Mindful of the potential backlash, a number of AIG directors entered Wednesday's meeting leaning toward rejecting Starr's request to join its suit, people familiar with their thinking said. Endorsing Starr's action, the people said, could hinder AIG's efforts to rebuild its reputation.This decision might also have to do something with having an already prominent opponent becoming a very powerful opponent, too. Sen. Elizabeth Warren came out swinging after AIG announced it was considering joining the suit and biting the hand that fed them, as Warren said, since the company only exists because of the $182-plus billion government bailout, funded by taxpayers.
Warren's immediate and very vocal, very strong opposition made lots of news. It brought a lot of media attention and no small amount of criticism raining down on the company. That was very likely a very big factor in the directors' decision. That and the possibility of Senate Banking Committee hearings probing its post-bailout operations and the special tax breaks it enjoys.

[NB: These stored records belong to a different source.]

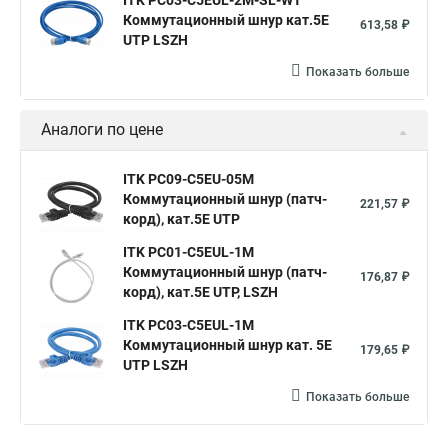
ITK PC03-C5EUL-2M-SL-WT
Коммутационный шнур кат.5E
613,58 ₽
UTP LSZH
Показать больше
Аналоги по цене
ITK PC09-C5EU-05M
Коммутационный шнур (патч-
221,57 ₽
корд), кат.5Е UTP
ITK PC01-C5EUL-1M
Коммутационный шнур (патч-
176,87 ₽
корд), кат.5Е UTP, LSZH
ITK PC03-C5EUL-1M
Коммутационный шнур кат. 5Е
179,65 ₽
UTP LSZH
Показать больше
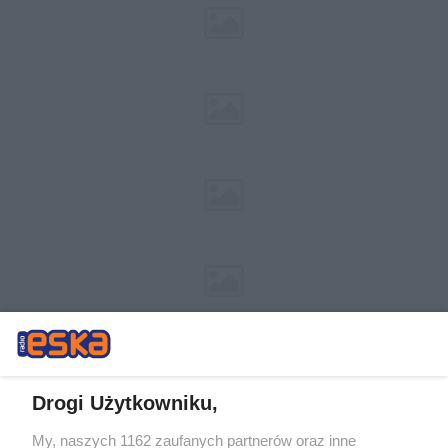
Drogi Użytkowniku,
My, naszych 1162 zaufanych partnerów oraz inne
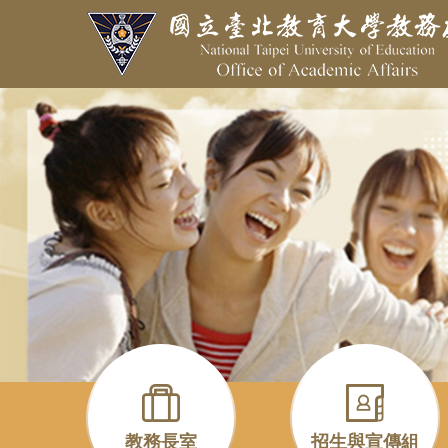
跳
到
主
要
內
容
區
教務長室
招生與宣傳組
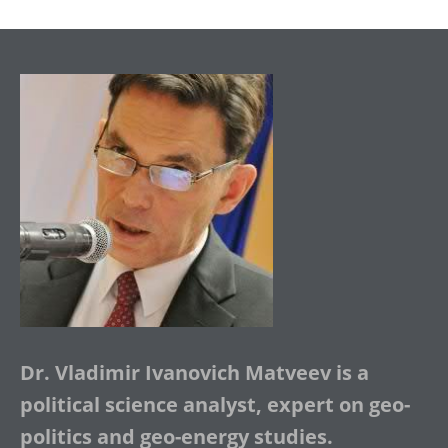
Dr. Vladimir Ivanovich Matveev is a
political science analyst, expert on geo-
politics and geo-energy studies.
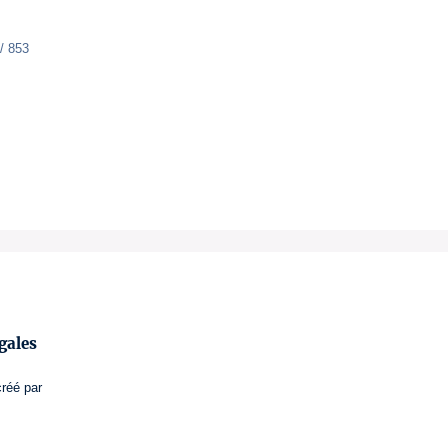
/ 853
gales
créé par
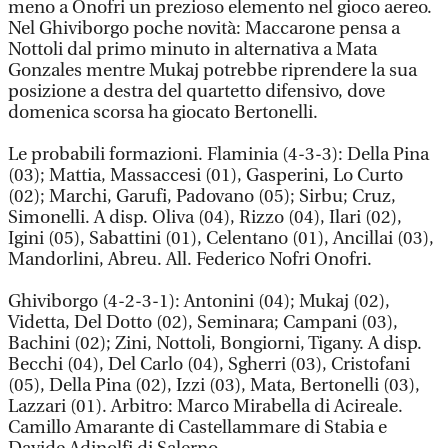
meno a Onofri un prezioso elemento nel gioco aereo.
Nel Ghiviborgo poche novità: Maccarone pensa a
Nottoli dal primo minuto in alternativa a Mata
Gonzales mentre Mukaj potrebbe riprendere la sua
posizione a destra del quartetto difensivo, dove
domenica scorsa ha giocato Bertonelli.
Le probabili formazioni. Flaminia (4-3-3): Della Pina
(03); Mattia, Massaccesi (01), Gasperini, Lo Curto
(02); Marchi, Garufi, Padovano (05); Sirbu; Cruz,
Simonelli. A disp. Oliva (04), Rizzo (04), Ilari (02),
Igini (05), Sabattini (01), Celentano (01), Ancillai (03),
Mandorlini, Abreu. All. Federico Nofri Onofri.
Ghiviborgo (4-2-3-1): Antonini (04); Mukaj (02),
Videtta, Del Dotto (02), Seminara; Campani (03),
Bachini (02); Zini, Nottoli, Bongiorni, Tigany. A disp.
Becchi (04), Del Carlo (04), Sgherri (03), Cristofani
(05), Della Pina (02), Izzi (03), Mata, Bertonelli (03),
Lazzari (01). Arbitro: Marco Mirabella di Acireale.
Camillo Amarante di Castellammare di Stabia e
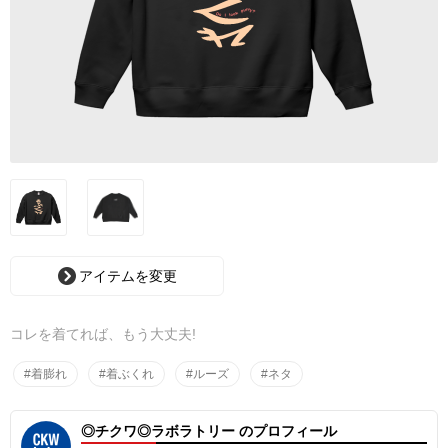
アイテムを変更
コレを着てれば、もう大丈夫!
#着膨れ
#着ぶくれ
#ルーズ
#ネタ
◎チクワ◎ラボラトリー のプロフィール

Those tax breaks were a direct target Warren's statement: "In its ongoing efforts to reform corporate tax law, Congress should close this egregious loophole and prevent AIG from continuing to receive a stealth bailout every time it files its taxes."
So AIG will try to fade back into the woodwork, but maybe it'll have done a larger service: providing the impetus for Senate Democrats to start hammering away at its tax breaks.